Para pekerja rodi itu dipaksa untuk bekerja di dalam lubang bawah tanah yang gelap dan menyesakkan hingga mengembuskan napas terakhir. Mereka yang mencoba melarikan diri dihukum cambuk dan dipenjarakan. Bahkan, hingga kini, hanya batu nisan dengan identitas nomor saja yang tersisa dari sejarah orang rantai.
Berdasarkan pernyataan Kementerian Pendidikan, Kebudayaan, Riset dan Teknologi (Kemdikbudrisktek), atas pertukaran teknologi pertambangan yang dilakukan Belanda di daerah jajahannya serta tantangan ekstrem alam yang dihadapi, UNESCO menilai pembangunan tambang batu bara Ombilin dan jalur kereta api merupakan sebuah "misi mustahil" yang berhasil ditunaikan.
Ada nilai universal luar biasa dalam proses pembangunan dan masa eksploitasi tambang batu bara berlangsung pada zaman kolonial.
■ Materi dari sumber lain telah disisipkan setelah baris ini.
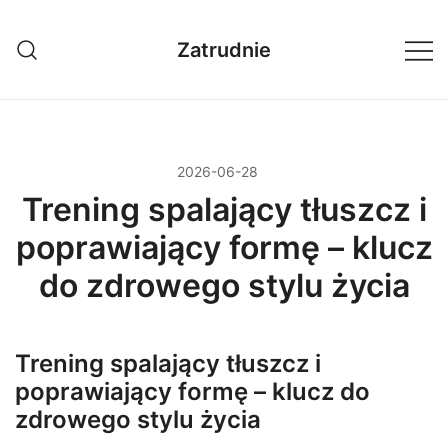
Przejdź
do
Zatrudnie
treści
2026-06-28
Trening spalający tłuszcz i
poprawiający formę – klucz
do zdrowego stylu życia
Trening spalający tłuszcz i
poprawiający formę – klucz do
zdrowego stylu życia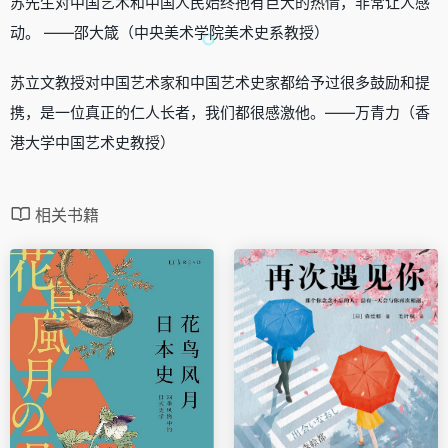
苏先生对中国艺术和中国人民始终抱有巨大的热情，非常让人感
动。 ——邵大箴（中央美术学院美术史系教授）
苏立文教授对中国艺术家和中国艺术史家都给予过很多鼓励和提
携，是一位真正的仁人长者，我们都很感激他。——万青力（香
港大学中国艺术史教授）
相关书籍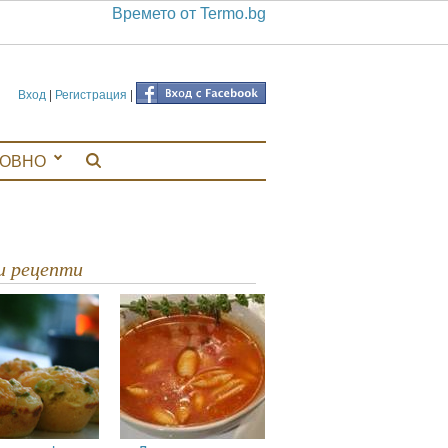
Времето от Termo.bg
Вход
|
Регистрация
|
ЛОВНО
ви рецепти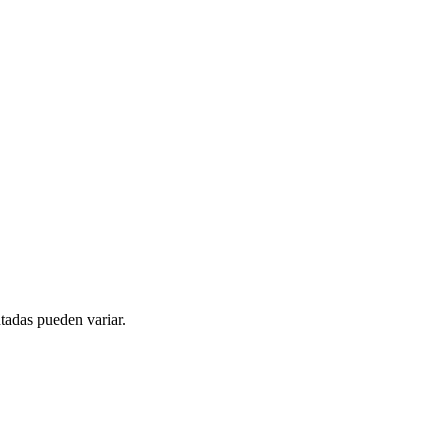
tadas pueden variar.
Dan, ketika tambang batu bara itu sudah berhenti, nilai universal itu tetap menjadi bagian dari sejarah Indonesia yang perlu dipelihara dan dimanfaatkan.
Pengelolaan Warisan Dunia
Situs cagar budaya wilayah tambang batu bara Ombilin Sawahlunto terbagi menjadi tiga area yaitu, Kota Tambang Sawahlunto; fasilitas dan infrastruktur perkeretaapian; dan fasilitas penyimpanan batu bara di Emmahaven atau Pelabuhan Teluk Bayur. Ketiga area tersebut tersebar di tujuh kota/kabupaten di Sumatera Barat.
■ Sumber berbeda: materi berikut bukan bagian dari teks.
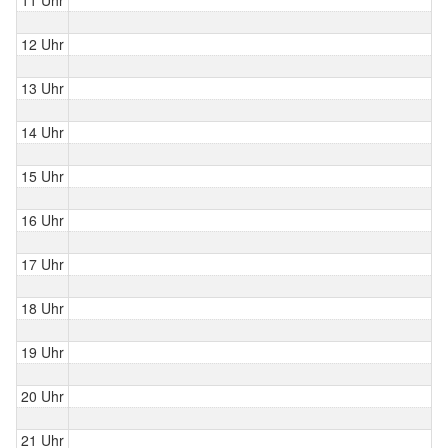
12 Uhr
13 Uhr
14 Uhr
15 Uhr
16 Uhr
17 Uhr
18 Uhr
19 Uhr
20 Uhr
21 Uhr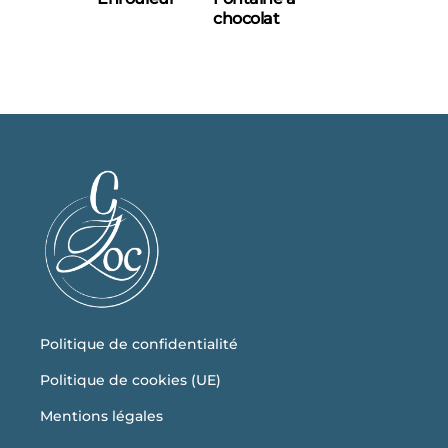
chocolat
Politique de confidentialité
Politique de cookies (UE)
Mentions légales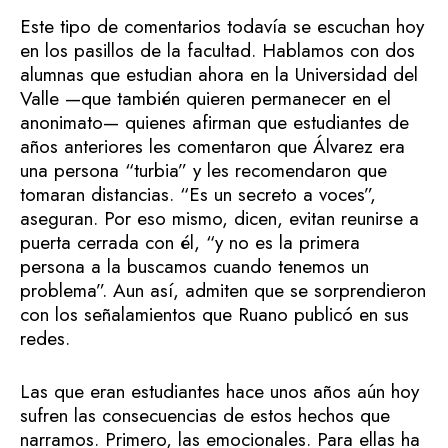
Este tipo de comentarios todavía se escuchan hoy
en los pasillos de la facultad. Hablamos con dos
alumnas que estudian ahora en la Universidad del
Valle —que también quieren permanecer en el
anonimato— quienes afirman que estudiantes de
años anteriores les comentaron que Álvarez era
una persona “turbia” y les recomendaron que
tomaran distancias. “Es un secreto a voces”,
aseguran. Por eso mismo, dicen, evitan reunirse a
puerta cerrada con él, “y no es la primera
persona a la buscamos cuando tenemos un
problema”. Aun así, admiten que se sorprendieron
con los señalamientos que Ruano publicó en sus
redes.
Las que eran estudiantes hace unos años aún hoy
sufren las consecuencias de estos hechos que
narramos. Primero, las emocionales. Para ellas ha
Sebagai dukungan untuk menjaga aset warisan dunia itu, Pemerintah Kota Sawahlunto membentuk citra sebagai kota cagar budaya berbasis heritage. Hal itu dirumuskan dalam Visi Kota Sawahlunto sebagai "Kota Sawahlunto Tahun 2020 menjadi Kota Wisata Tambang yang Berbudaya" yang dituangkan dalam Peraturan Daerah Kota Sawahlunto Nomor 2 Tahun 2001.
Dibutuhkan waktu sekitar 3,5 jam untuk sampai di Sawahlunto dari Bandara Internasional Minangkabau lewat jalur Jalan Raya Padang-Solok. Pemandangan hijau dengan kontur jalan berkelok jadi teman selama perjalanan menuju kota tambang tertua di Indonesia itu.
Lanskap hijau, teduh, dan berkelok masih akan ditemui sesampainya di Kota Sawahlunto. Maklum saja, nama Sawahlunto sendiri diambil dari kata “Sawah” yang menggambarkan hamparan sawah dan kata “Lunto” yang diambil dari nama Sungai Batang Lunto yang mengelilingi daerah itu.
Tidak hanya asri, deretan bangunan yang berdiri di Sawahlunto punya ciri khas yang berbeda dengan bangunan di daerah Sumatera Barat lainnya yang identik dengan atap runcing.
Bangunan-bangunan berarsitektur khas Belanda, di Sawahlunto, utamanya di pusat kota, masih berdiri kokoh dan megah. Beberapa di antaranya telah dialih fungsi menjadi gedung perkantoran, hotel, sekolah, hingga museum.
Selain instagrammable, bangunan tua di Sawahlunto memang tidak boleh sembarangan dipugar.
Sebagai penyandang titel Situs Warisan Dunia, ada panduan khusus yang telah ditetapkan UNESCO agar warisan dunia itu tidak rusak dan tetap terjaga keasliannya.
Panduan itu antara lain, memahami nilai universal luar biasa situs; menjaga kelestarian situs dan lingkungan; tidak mengubah bentuk dan tampak bangunan asli; tidak menambah luas dan ketinggian bangunan asli, serta tidak melakukan pembangunan baru; serta berkoordinasi dengan instansi terkait dalam penanganan bangunan dan lingkungan.